Il presidente Joe Biden ha infatti ribadito che “non sosteniamo l’indipendenza” di Taiwan, un segnale del fatto che a Washington guardando ancora al principio dell’”ambiguità strategica” per evitare l’esplosione delle ostilità tra Pechino e Taipei. Da decenni, la Casa Bianca ammette l’esistenza di “una sola Cina”, riconosce solamente il governo del Partito comunista e non ha un’ambasciata nell’isola. In base al Taiwan Relations Act del 1979, però, fornisce armi all’esercito taiwanese e spesso le portaerei americane hanno sfilato nello stretto che separa il Dragone dalla “provincia ribelle”. I vari governi Usa, inoltre, non hanno mai chiarito formalmente come reagirebbero in caso di un’invasione di Taiwan da parte della Repubblica popolare. Questa strategia è studiata per evitare sia un’azione militare cinese, sia una dichiarazione d’indipendenza da parte di Taipei che scatenerebbe inevitabilmente il conflitto.

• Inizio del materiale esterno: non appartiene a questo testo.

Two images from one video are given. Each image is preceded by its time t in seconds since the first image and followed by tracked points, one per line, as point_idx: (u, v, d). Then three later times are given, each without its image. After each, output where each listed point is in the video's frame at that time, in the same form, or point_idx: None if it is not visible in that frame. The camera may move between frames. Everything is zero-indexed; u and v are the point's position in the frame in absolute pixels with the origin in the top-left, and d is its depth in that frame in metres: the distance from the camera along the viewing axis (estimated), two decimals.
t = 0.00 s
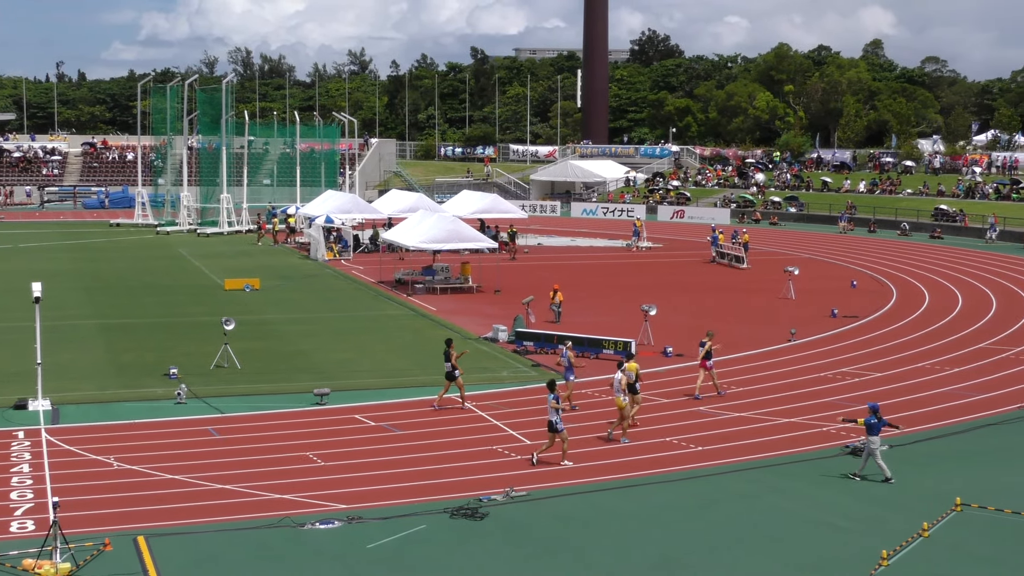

Da parte sua, Pechino affianca ai proclami sulla riunificazione una continua pressione militare, con esercitazioni a fuoco vivo di marina e aviazione nei dintorni dell’isola, voli di cacciabombardieri che fanno scattare gli allarmi di difesa aerea taiwanesi e il periodico invio di task force navali, come successo alla vigilia delle elezioni. Anche Xi Jinping, però, fa uso di una certa ambiguità, in particolare per quanto riguarda possibili scenari di scontro armato rilanciati dai giornali di regime e il modo in cui intende ottenere la sottomissione dell’isola, che passa dal non escludere l’opzione militare alla via pacifica “per il bene dei compatrioti taiwanesi”. A poche ore dalla vittoria di Lai, dunque, il palcoscenico del Pacifico sembra restare invariato e i suoi due attori protagonisti, Cina e Stati Uniti, paiono destinati a ripetere le stesse battute già sentite nel corso degli anni.

A differenza del passato, però, il mondo guarda con particolare preoccupazione a questa zona di “guerra fredda”. I conflitti in Ucraina e Medio Oriente hanno alzato i livelli d’allerta della comunità internazionale per possibili avventure simili da parte di Stati che hanno contenziosi aperti con i propri vicini. Lo scontro aperto tra Cina e Taiwan avrebbe però conseguenze disastrose sia per i due Paesi coinvolti, con una previsione del crollo del Pil rispettivamente del 40% e del 16.7%, sia a livello globale. Taipei, infatti, è il leader mondiale nella produzione di semiconduttori ad alta tecnologia, componenti presenti ormai in ogni oggetto tecnologico di uso quotidiano.

Un prezzo così alto da pagare per restituire al Dragone la sua ultima squama potrebbe essere l’ostacolo che Xi Jinping non oserà oltrepassare.